• _WHAT THE TASK ASKS_: State the number of lines in the listing below that contain the word "place", and nothing besides.

• _EXERCISE INPUT_:
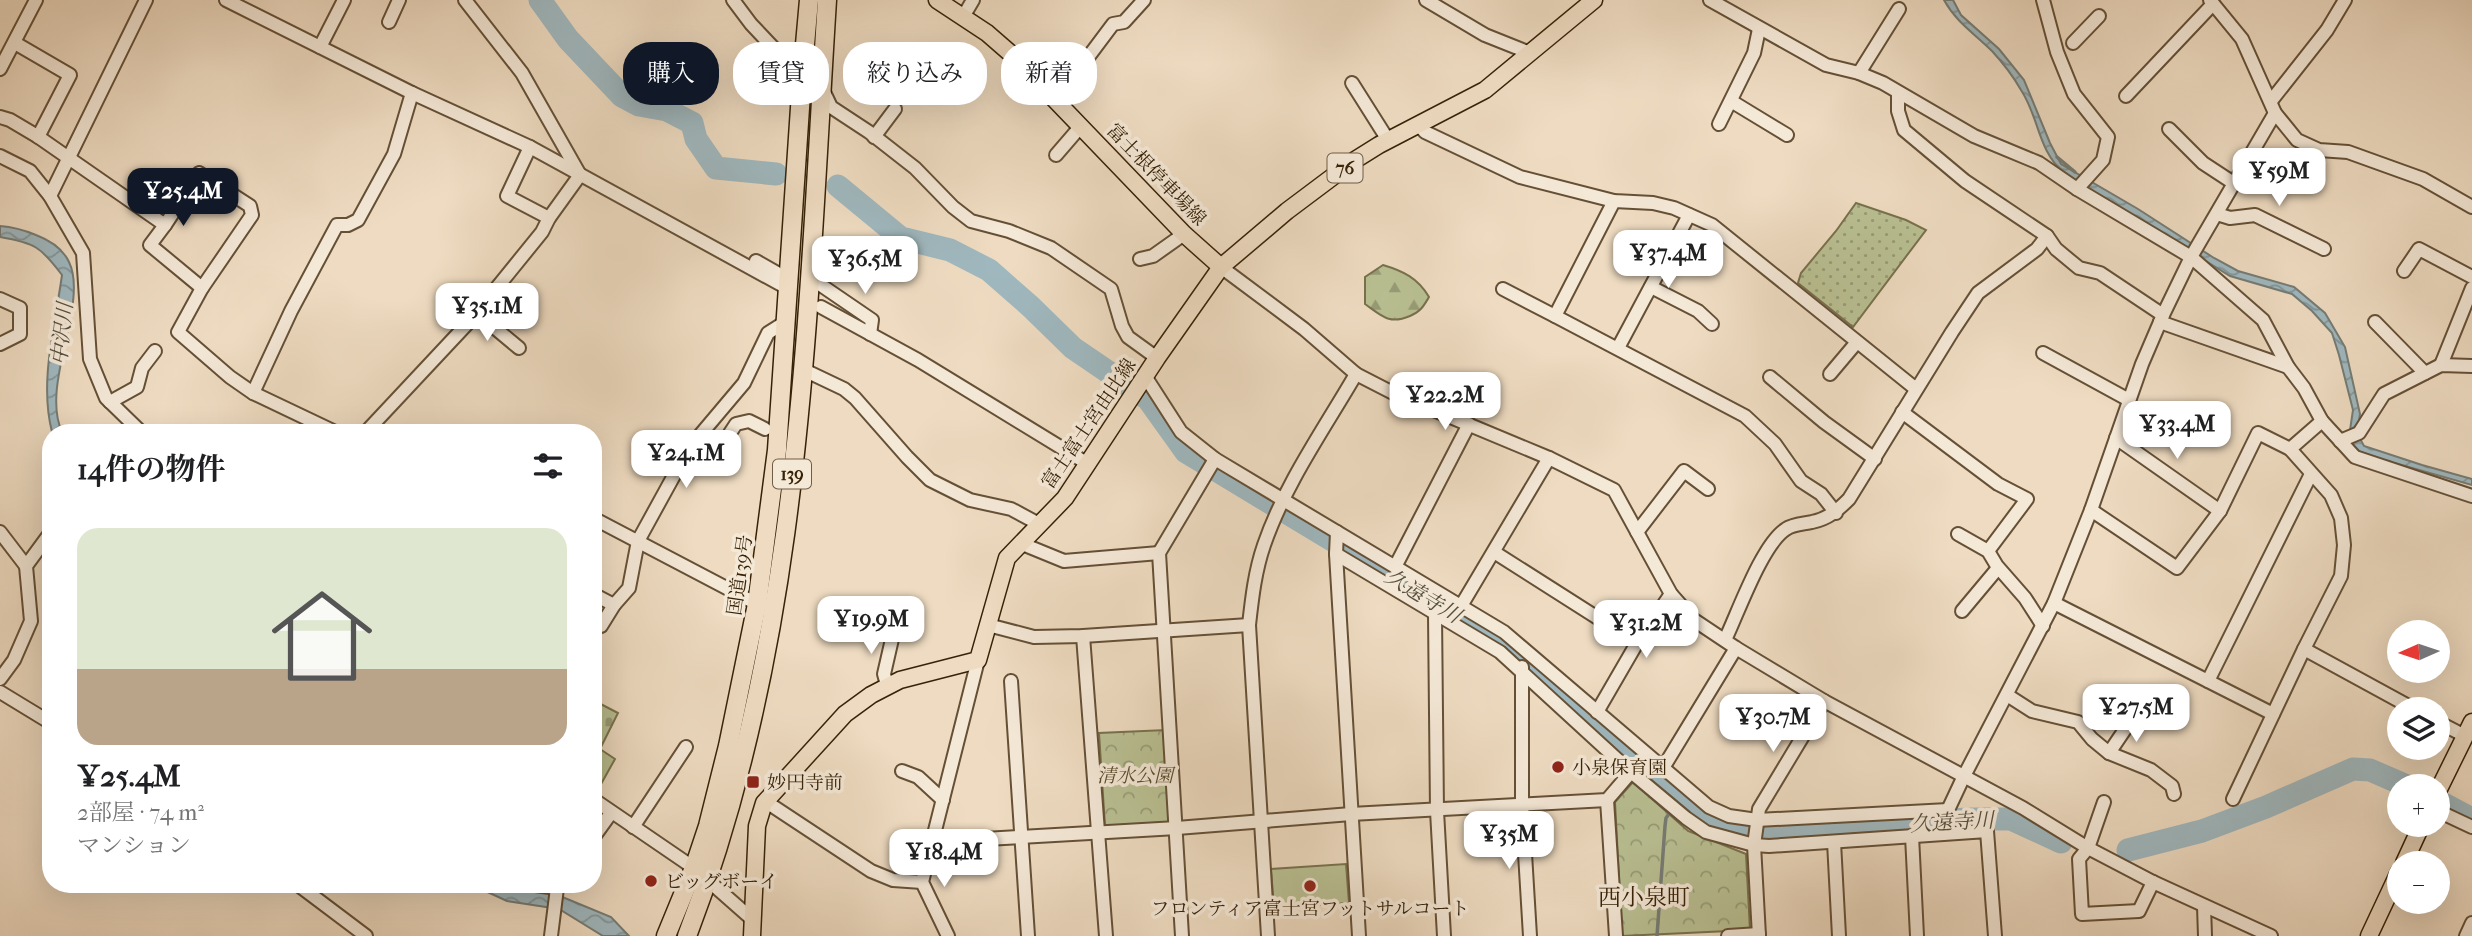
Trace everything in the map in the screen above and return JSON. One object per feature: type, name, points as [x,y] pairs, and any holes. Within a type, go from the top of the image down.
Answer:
[{"type":"highway","name":"国道139号","points":[[805,42],[809,0]]},
{"type":"highway","name":"国道139号","points":[[825,42],[828,0]]},
{"type":"highway","name":"国道139号","points":[[666,936],[694,868],[725,763],[757,604],[777,450],[800,105]]},
{"type":"highway","name":"国道139号","points":[[687,936],[709,880],[743,764],[763,674],[777,590],[795,453],[812,279],[821,105]]},
{"type":"main road","name":"富士根停車場線","points":[[937,0],[1001,46]]},
{"type":"main road","name":"富士富士宮由比線","points":[[978,660],[1007,558],[1054,511],[1221,267],[1355,160],[1485,90],[1594,0]]},
{"type":"main road","name":"富士根停車場線","points":[[1061,105],[1184,234],[1221,267]]},
{"type":"main road","points":[[752,928],[757,826],[764,803],[845,714],[887,685],[978,660]]},
{"type":"main road","points":[[2446,774],[2468,729]]},
{"type":"main road","points":[[2369,936],[2387,898]]},
{"type":"street","points":[[0,69],[36,0]]},
{"type":"street","points":[[50,196],[146,0]]},
{"type":"street","points":[[226,0],[412,93],[530,147],[789,289]]},
{"type":"street","points":[[320,47],[344,0]]},
{"type":"street","points":[[389,22],[399,0]]},
{"type":"street","points":[[465,0],[522,73],[580,175]]},
{"type":"street","points":[[733,0],[768,42]]},
{"type":"street","points":[[963,17],[973,0]]},
{"type":"street","points":[[1097,44],[1112,24],[1124,22],[1144,0]]},
{"type":"street","points":[[1426,0],[1485,35],[1530,53]]},
{"type":"street","points":[[1710,0],[1826,65],[1859,73],[1883,83],[1974,136],[2039,163],[2077,189],[2191,257],[2263,320],[2288,368],[2304,388],[2322,421],[2343,440],[2355,457],[2472,496]]},
{"type":"street","points":[[2043,0],[2057,52],[2074,94],[2108,137],[2103,160],[2077,189]]},
{"type":"street","points":[[1142,380],[1181,432],[1215,461],[1283,500],[1337,544],[1436,615],[1500,652],[1526,663],[1597,712],[1709,807],[1755,833],[1834,842],[1912,836],[1948,822],[1963,778],[2054,603],[2091,510],[2129,400],[2162,318],[2191,257],[2235,184],[2273,107],[2345,0]]},
{"type":"street","points":[[2126,96],[2211,2],[2242,39],[2273,107],[2297,140],[2319,150],[2348,152],[2423,179],[2472,207]]},
{"type":"street","points":[[1859,73],[1899,9]]},
{"type":"street","points":[[2073,43],[2099,16]]},
{"type":"street","points":[[1719,124],[1755,53],[1759,29]]},
{"type":"street","points":[[15,43],[70,75],[38,137]]},
{"type":"street","points":[[1352,83],[1388,140]]},
{"type":"street","points":[[253,393],[291,311],[337,226],[358,220],[394,154],[412,93]]},
{"type":"street","points":[[1898,93],[1898,111],[1904,130],[1965,181],[2047,236],[2056,249],[2079,268],[2100,273],[2162,318],[2288,368]]},
{"type":"street","points":[[1731,101],[1787,135]]},
{"type":"street","points":[[829,103],[831,107],[915,168],[953,207],[971,221],[1009,230],[1051,248],[1111,289],[1128,337],[1157,358]]},
{"type":"street","points":[[874,137],[895,109]]},
{"type":"street","points":[[0,117],[38,137],[165,225]]},
{"type":"street","points":[[1418,124],[1425,132],[1520,177],[1614,201],[1653,203],[1674,208],[1712,225],[1916,389]]},
{"type":"street","points":[[1056,155],[1081,126]]},
{"type":"street","points":[[2169,129],[2203,163],[2235,184]]},
{"type":"street","points":[[530,147],[507,195],[549,218]]},
{"type":"street","points":[[0,156],[30,172],[50,196],[83,253],[90,359],[106,398],[133,424]]},
{"type":"street","points":[[202,288],[150,245],[200,173],[250,206],[252,215],[202,288],[178,332],[253,393],[318,424]]},
{"type":"street","points":[[374,424],[477,313],[542,232],[580,175]]},
{"type":"street","points":[[1555,316],[1614,201]]},
{"type":"street","points":[[2217,214],[2230,218],[2255,215],[2324,249]]},
{"type":"street","points":[[1618,348],[1689,215]]},
{"type":"street","points":[[1140,259],[1153,256],[1184,234]]},
{"type":"street","points":[[1663,768],[1730,644],[1771,543],[1786,529],[1815,522],[1836,513],[1849,499],[1978,293],[2036,249],[2047,236]]},
{"type":"street","points":[[709,244],[719,242],[777,272]]},
{"type":"street","points":[[2404,271],[2419,249],[2472,277]]},
{"type":"street","points":[[1221,267],[1304,329],[1356,374],[1393,393],[1549,458],[1614,490],[1671,594],[1694,620],[1730,644],[1824,701],[2023,808],[2088,848],[2153,882],[2271,936]]},
{"type":"street","points":[[812,279],[872,320],[870,334]]},
{"type":"street","points":[[1651,287],[1698,311],[1713,324]]},
{"type":"street","points":[[2441,365],[2472,288]]},
{"type":"street","points":[[1503,289],[1745,416],[1775,444],[1801,481],[1821,494],[1836,513]]},
{"type":"street","points":[[0,299],[20,308],[20,334],[0,344]]},
{"type":"street","points":[[821,307],[918,360],[1088,464]]},
{"type":"street","points":[[477,313],[519,348]]},
{"type":"street","points":[[602,624],[629,588],[638,541],[683,459],[744,383],[768,333],[787,321]]},
{"type":"street","points":[[2375,322],[2426,373]]},
{"type":"street","points":[[1830,374],[1857,342]]},
{"type":"street","points":[[110,402],[137,387],[142,368],[155,351]]},
{"type":"street","points":[[2043,353],[2129,400]]},
{"type":"street","points":[[2343,440],[2360,433],[2384,394],[2441,365],[2472,366]]},
{"type":"street","points":[[802,369],[844,388],[930,480],[970,500],[1011,509],[1039,524]]},
{"type":"street","points":[[1268,936],[1249,625],[1254,582],[1263,547],[1276,514],[1356,374]]},
{"type":"street","points":[[1770,377],[1824,422],[1875,459]]},
{"type":"street","points":[[1902,412],[1998,484],[2027,499],[1988,551]]},
{"type":"street","points":[[696,440],[712,447],[722,447],[736,424],[749,421],[765,429]]},
{"type":"street","points":[[2290,449],[2322,421]]},
{"type":"street","points":[[1395,567],[1468,424]]},
{"type":"street","points":[[2091,510],[2177,568],[2220,510],[2258,433],[2290,449],[2331,495],[2341,518],[2344,545],[2341,576],[2233,799]]},
{"type":"street","points":[[2116,438],[2220,510]]},
{"type":"street","points":[[1461,606],[1549,458]]},
{"type":"street","points":[[1182,936],[1159,553],[1215,461]]},
{"type":"street","points":[[1637,532],[1684,471],[1708,489]]},
{"type":"street","points":[[2208,681],[2311,474]]},
{"type":"street","points":[[602,523],[757,604]]},
{"type":"street","points":[[0,531],[26,566],[31,621],[14,660],[0,679]]},
{"type":"street","points":[[1958,534],[1988,551],[2043,626]]},
{"type":"street","points":[[1020,543],[1064,561],[1159,553]]},
{"type":"street","points":[[26,566],[42,544]]},
{"type":"street","points":[[1337,544],[1395,567],[1504,632],[1526,663],[1631,772],[1706,832],[1755,833],[1948,822],[1987,831],[1995,936]]},
{"type":"street","points":[[1337,544],[1359,936]]},
{"type":"street","points":[[1494,552],[1637,643]]},
{"type":"street","points":[[1962,611],[1998,568]]},
{"type":"street","points":[[1597,712],[1637,643],[1671,594]]},
{"type":"street","points":[[602,599],[614,605]]},
{"type":"street","points":[[2054,603],[2273,715]]},
{"type":"street","points":[[1436,615],[1437,811],[1444,936]]},
{"type":"street","points":[[988,625],[1034,637],[1249,625]]},
{"type":"street","points":[[887,685],[884,674],[895,626]]},
{"type":"street","points":[[1083,636],[1106,936]]},
{"type":"street","points":[[2304,649],[2392,697]]},
{"type":"street","points":[[948,936],[922,883],[978,660]]},
{"type":"street","points":[[1526,663],[1521,804],[1530,936]]},
{"type":"street","points":[[1011,681],[1028,936]]},
{"type":"street","points":[[0,692],[42,718]]},
{"type":"street","points":[[2007,695],[2032,711],[2078,722],[2092,739],[2109,753],[2151,769],[2172,786],[2174,794]]},
{"type":"street","points":[[1728,936],[1759,935],[1755,833],[1759,809],[1824,701]]},
{"type":"street","points":[[2109,753],[2134,716]]},
{"type":"street","points":[[2450,725],[2468,729]]},
{"type":"street","points":[[633,827],[686,747]]},
{"type":"street","points":[[902,771],[918,778],[943,800]]},
{"type":"street","points":[[1616,936],[1607,800],[1631,772]]},
{"type":"street","points":[[933,842],[1607,800]]},
{"type":"street","points":[[2104,802],[2088,848],[2080,859],[2082,914],[2139,911],[2153,882]]},
{"type":"street","points":[[764,803],[871,871],[893,880],[922,883]]},
{"type":"street","points":[[602,806],[709,880],[752,928]]},
{"type":"street","points":[[602,826],[611,813]]},
{"type":"street","points":[[2450,817],[2472,827]]},
{"type":"street","points":[[1912,836],[1917,936]]},
{"type":"street","points":[[1834,842],[1839,936]]},
{"type":"street","points":[[309,893],[366,936]]},
{"type":"street","points":[[551,936],[557,893]]},
{"type":"street","points":[[2204,906],[2206,936]]},
{"type":"street","points":[[2466,936],[2472,923]]},
{"type":"green space","points":[[1856,203],[1906,220],[1926,230],[1853,327],[1798,283],[1801,273]]},
{"type":"green space","points":[[1383,265],[1409,276],[1425,290],[1429,297],[1417,312],[1396,320],[1381,315],[1365,304],[1365,277]]},
{"type":"green space","points":[[602,705],[618,713],[602,745]]},
{"type":"green space","name":"清水公園","points":[[1166,730],[1172,817],[1168,822],[1105,826],[1099,733]]},
{"type":"green space","points":[[602,750],[615,759],[602,782]]},
{"type":"green space","points":[[1633,782],[1688,831],[1746,854],[1750,930],[1622,936],[1615,802]]},
{"type":"green space","name":"フロンティア富士宮フットサルコート","points":[[1346,864],[1349,903],[1274,908],[1271,869]]},
{"type":"water","points":[[1944,0],[1953,0],[1961,15],[1999,49],[2024,80],[2061,164],[2238,271],[2294,287],[2325,313],[2345,347],[2360,414],[2357,433],[2364,446],[2472,479],[2472,485],[2384,460],[2353,447],[2349,437],[2353,410],[2339,355],[2332,333],[2312,311],[2292,294],[2230,276],[2065,174],[2049,155],[2027,101],[2011,75]]},
{"type":"water","name":"中沢川","points":[[0,226],[23,230],[46,239],[59,249],[69,262],[74,279],[73,299],[57,391],[60,424],[50,424],[47,394],[62,275],[36,248],[0,237]]},
{"type":"water","points":[[490,893],[548,893],[560,896],[611,917],[629,936],[603,936],[559,909],[507,901]]},
{"type":"waterway","name":"久遠寺川","points":[[540,0],[568,39],[622,96],[639,105],[667,110],[692,123],[696,139],[716,168],[776,174]]},
{"type":"waterway","points":[[2057,157],[2075,172]]},
{"type":"waterway","name":"久遠寺川","points":[[838,186],[901,238],[950,250],[989,270],[1073,348],[1148,399],[1186,452],[1520,656],[1572,698],[1695,812],[1741,830],[1763,832],[1968,819],[2011,819],[2061,842]]},
{"type":"waterway","name":"久遠寺川","points":[[2128,850],[2202,831],[2266,807],[2353,769],[2370,770],[2387,777]]},
{"type":"waterway","name":"久遠寺川","points":[[2450,807],[2472,819]]},
{"type":"waterway","points":[[1657,936],[1665,826],[1671,811]]},
{"type":"place","name":"小泉保育園","points":[[1558,767]]},
{"type":"place","name":"妙円寺前","points":[[753,782]]},
{"type":"place","name":"ビッグボーイ","points":[[651,881]]},
{"type":"place","name":"フロンティア富士宮フットサルコート","points":[[1310,886]]},
{"type":"district","name":"西小泉町","points":[[1644,897]]}]
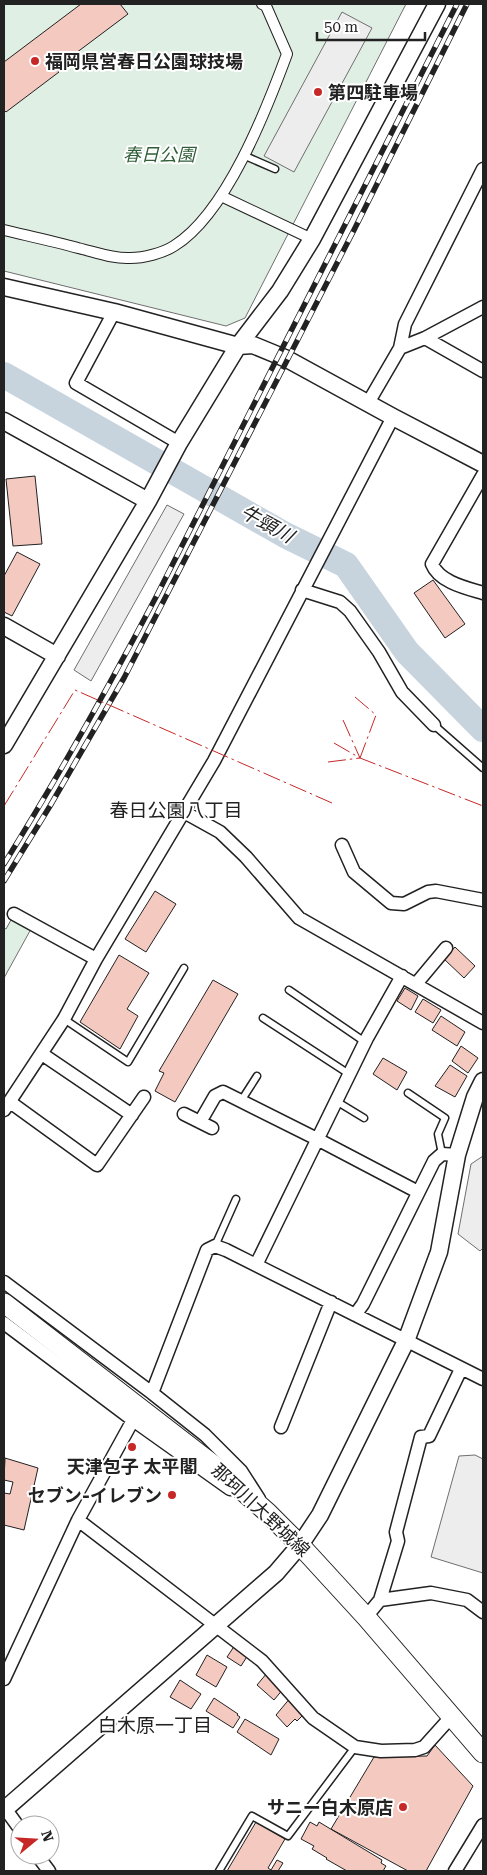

• _REPLY_: 4